The flashpoint between the two seems mundane – the building of a new road on the Chinese controlled, but disputed, plateau. But the last time the two went to war, half a century ago, it was also over a road.
There is now a “stalemate” in the confrontation.
The current anger kicked off in an area near the “chicken neck” – a thin stretch of land that is the only direct link to India’s isolated north-east.
In early June, China started building a new road leading to the Doklam plateau, a disputed area it administers, at the so-called “tri junction” where its frontier meets India and the tiny kingdom of Bhutan.
Bhutan has only a small army and relies on India for military support.
China accuses Indian troops stationed in Bhutan of crossing the frontier to prevent construction.
On Monday, China’s state news agency, Xinhua, said the Indian military’s “trespass into Chinese territory” was a “blatant infringement on China’s sovereignty”.
However, Bhutan says it is the rightful owner of the plateau.

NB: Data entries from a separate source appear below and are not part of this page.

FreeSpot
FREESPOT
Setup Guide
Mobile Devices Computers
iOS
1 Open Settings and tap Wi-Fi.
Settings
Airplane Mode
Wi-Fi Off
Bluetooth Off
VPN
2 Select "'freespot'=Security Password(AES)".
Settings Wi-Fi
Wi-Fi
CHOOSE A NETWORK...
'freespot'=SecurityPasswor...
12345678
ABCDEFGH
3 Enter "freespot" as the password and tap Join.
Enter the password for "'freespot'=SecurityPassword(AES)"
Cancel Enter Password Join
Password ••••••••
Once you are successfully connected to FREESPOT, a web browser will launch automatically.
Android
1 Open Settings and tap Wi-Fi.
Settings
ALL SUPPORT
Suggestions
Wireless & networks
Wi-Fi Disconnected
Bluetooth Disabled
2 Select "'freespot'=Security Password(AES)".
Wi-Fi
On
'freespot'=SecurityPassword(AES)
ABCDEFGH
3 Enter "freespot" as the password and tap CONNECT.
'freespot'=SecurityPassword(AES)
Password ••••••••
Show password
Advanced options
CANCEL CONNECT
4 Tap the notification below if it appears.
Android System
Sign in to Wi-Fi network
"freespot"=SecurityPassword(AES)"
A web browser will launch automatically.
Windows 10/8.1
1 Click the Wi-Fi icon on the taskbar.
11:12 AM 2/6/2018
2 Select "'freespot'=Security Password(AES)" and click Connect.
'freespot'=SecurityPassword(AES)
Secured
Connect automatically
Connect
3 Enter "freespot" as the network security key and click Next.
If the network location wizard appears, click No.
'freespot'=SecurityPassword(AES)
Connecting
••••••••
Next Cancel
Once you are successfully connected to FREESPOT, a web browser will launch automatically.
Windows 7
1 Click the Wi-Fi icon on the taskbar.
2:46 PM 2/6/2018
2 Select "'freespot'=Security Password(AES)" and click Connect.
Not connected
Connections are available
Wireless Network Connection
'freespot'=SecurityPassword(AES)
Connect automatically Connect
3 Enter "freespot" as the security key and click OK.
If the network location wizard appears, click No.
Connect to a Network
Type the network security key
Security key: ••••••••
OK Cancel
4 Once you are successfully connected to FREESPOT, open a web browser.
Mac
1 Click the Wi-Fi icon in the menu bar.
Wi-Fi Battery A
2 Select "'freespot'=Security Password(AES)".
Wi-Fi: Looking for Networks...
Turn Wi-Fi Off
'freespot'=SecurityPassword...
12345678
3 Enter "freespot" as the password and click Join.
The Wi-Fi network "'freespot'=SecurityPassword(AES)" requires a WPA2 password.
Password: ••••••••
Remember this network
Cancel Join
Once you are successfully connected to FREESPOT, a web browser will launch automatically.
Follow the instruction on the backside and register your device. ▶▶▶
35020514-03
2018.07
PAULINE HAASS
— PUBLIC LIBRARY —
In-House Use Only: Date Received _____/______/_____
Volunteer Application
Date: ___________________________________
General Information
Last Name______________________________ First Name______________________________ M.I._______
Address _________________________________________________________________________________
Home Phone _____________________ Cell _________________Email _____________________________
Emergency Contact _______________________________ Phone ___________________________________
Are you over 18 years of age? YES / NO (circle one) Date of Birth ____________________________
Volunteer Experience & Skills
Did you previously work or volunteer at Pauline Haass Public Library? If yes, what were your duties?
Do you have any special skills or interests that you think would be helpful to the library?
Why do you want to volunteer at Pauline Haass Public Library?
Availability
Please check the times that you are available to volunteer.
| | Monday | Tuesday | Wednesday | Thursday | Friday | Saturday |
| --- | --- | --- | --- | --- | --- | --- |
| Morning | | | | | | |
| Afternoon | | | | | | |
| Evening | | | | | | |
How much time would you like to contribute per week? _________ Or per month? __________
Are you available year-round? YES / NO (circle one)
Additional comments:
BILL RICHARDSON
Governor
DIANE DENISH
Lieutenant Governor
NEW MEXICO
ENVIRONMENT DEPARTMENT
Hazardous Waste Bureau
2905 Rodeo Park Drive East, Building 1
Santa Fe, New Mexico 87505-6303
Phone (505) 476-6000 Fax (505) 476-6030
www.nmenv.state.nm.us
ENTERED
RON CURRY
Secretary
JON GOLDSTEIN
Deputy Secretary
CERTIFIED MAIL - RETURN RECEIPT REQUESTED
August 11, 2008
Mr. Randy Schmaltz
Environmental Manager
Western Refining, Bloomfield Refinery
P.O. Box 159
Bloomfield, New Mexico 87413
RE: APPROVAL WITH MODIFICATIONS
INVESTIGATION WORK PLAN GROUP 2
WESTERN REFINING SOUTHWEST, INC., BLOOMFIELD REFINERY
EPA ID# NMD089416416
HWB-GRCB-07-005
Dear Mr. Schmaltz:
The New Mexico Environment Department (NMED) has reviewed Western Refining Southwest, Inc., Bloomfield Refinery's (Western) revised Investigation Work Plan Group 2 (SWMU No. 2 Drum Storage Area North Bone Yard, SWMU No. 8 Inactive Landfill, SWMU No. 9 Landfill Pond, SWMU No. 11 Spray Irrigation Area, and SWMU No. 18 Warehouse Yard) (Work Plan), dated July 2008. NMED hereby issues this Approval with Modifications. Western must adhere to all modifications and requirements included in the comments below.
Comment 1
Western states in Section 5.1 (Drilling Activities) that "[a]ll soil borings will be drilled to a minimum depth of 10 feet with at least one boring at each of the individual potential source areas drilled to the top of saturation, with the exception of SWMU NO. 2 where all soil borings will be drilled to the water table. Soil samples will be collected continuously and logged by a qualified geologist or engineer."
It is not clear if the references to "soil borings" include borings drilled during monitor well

The real battle of wills is between China and India, who cite different treaties to back up their various claims to land along the frontier.
India claims 250,000sq km of Chinese controlled land and China says 550,000sq km of Indian administered land should belong to them.
“The failure to demarcate the China-India border has led to overlapping perceptions of where the so-called Line of Actual Control lies, guaranteeing rival border patrols will run into each other and force the issue,” Tsering Topgyal, an international relations expert wrote in The Conversation in 2014.
On Tuesday, the Times of India said about 400 troops were “eyeball to eyeball” with China in a “nonaggressive confrontation”, but thousands more soldiers from each side were nearby.
The Indian External Affairs Ministry has justified its build-up, saying a 2012 agreement meant the frontier at the tri junction would be finalised between the three countries.
India sees the road as China asserting sovereignty.
India, which calls Bhutan an “ally’, says it has intervened on its neighbour’s behalf.
Beijing has been widening its influence across the Indian subcontinent, funding big port projects in Pakistan, Bangladesh and Sri Lanka.
“That means India is in some ways going to be surrounded by Chinese infrastructure projects,” Abhijit Singh of the Observer Research Foundation told the ABC. “The fear is these Chinese ports could later be used for maritime and naval deployments.”